Write out each of the lines below word for word, leaving out the pictures.

(Dataset excerpts)
↓↓↓

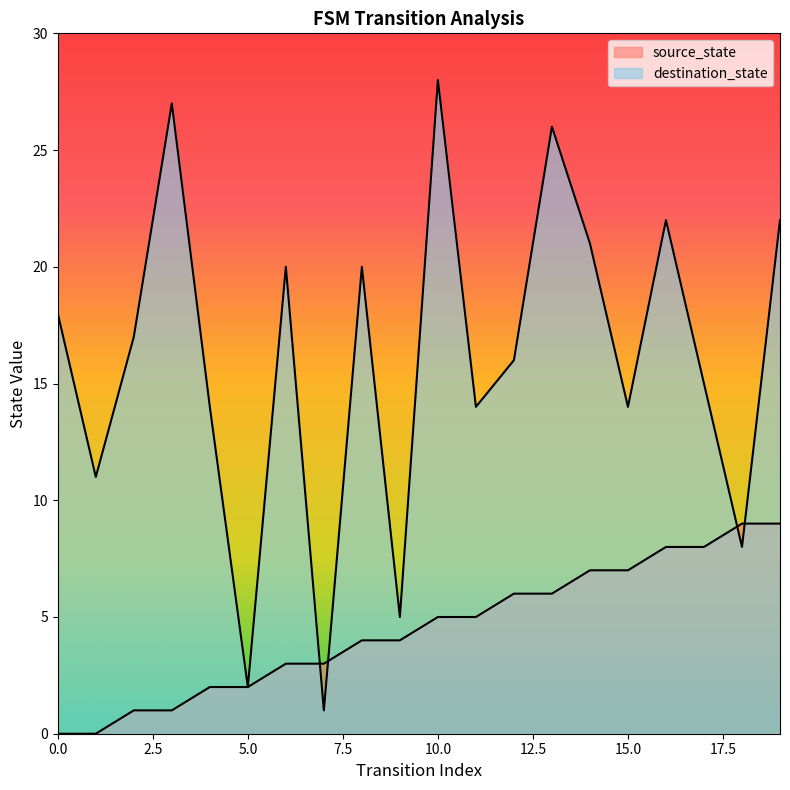

How many positive values does the source_state series have?

18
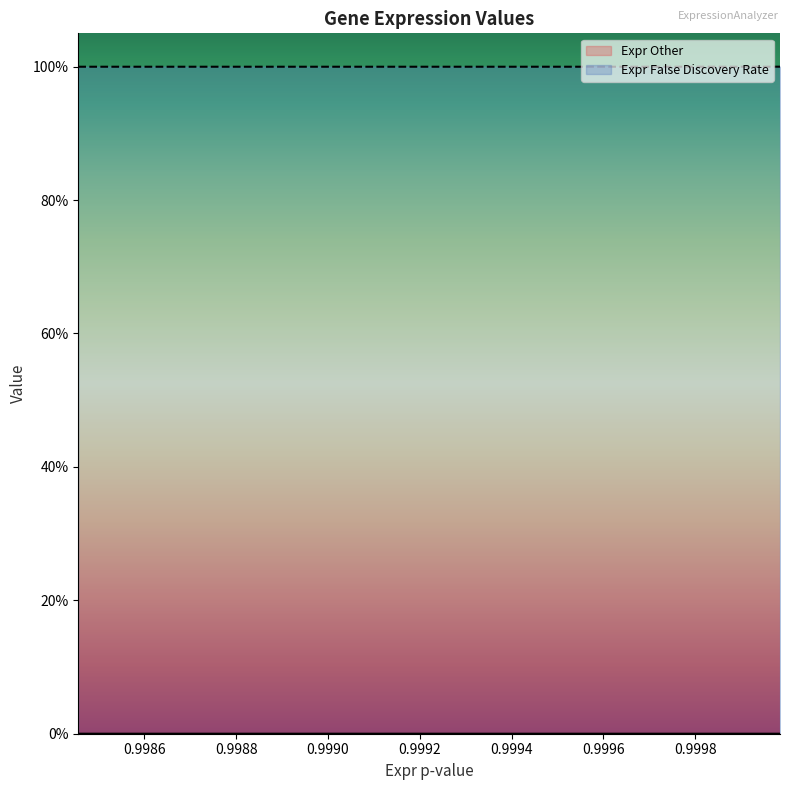

Does the chart display data point markers on the line(s)?

No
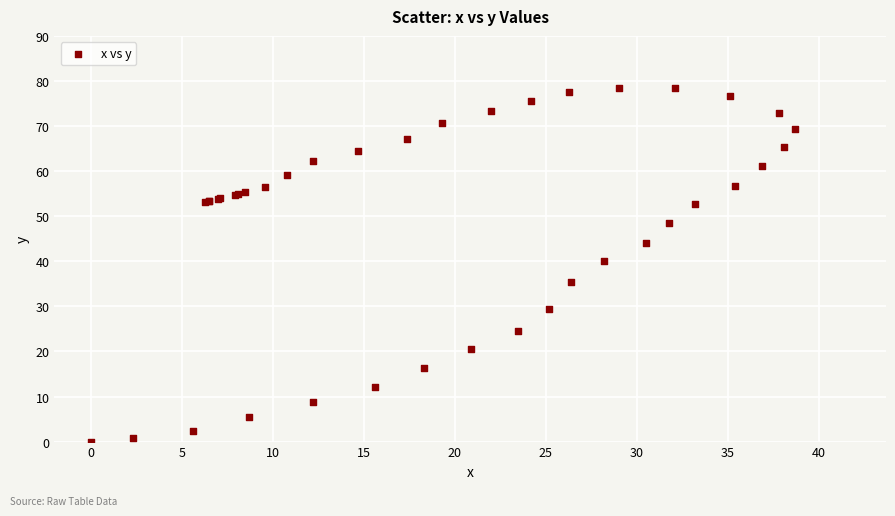

What Y value in the scatter plot is closest to 39?

40.1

↑↑↑

Output for this exercise:
How many positive values does the source_state series have?

18

Does the chart display data point markers on the line(s)?

No

What Y value in the scatter plot is closest to 39?

40.1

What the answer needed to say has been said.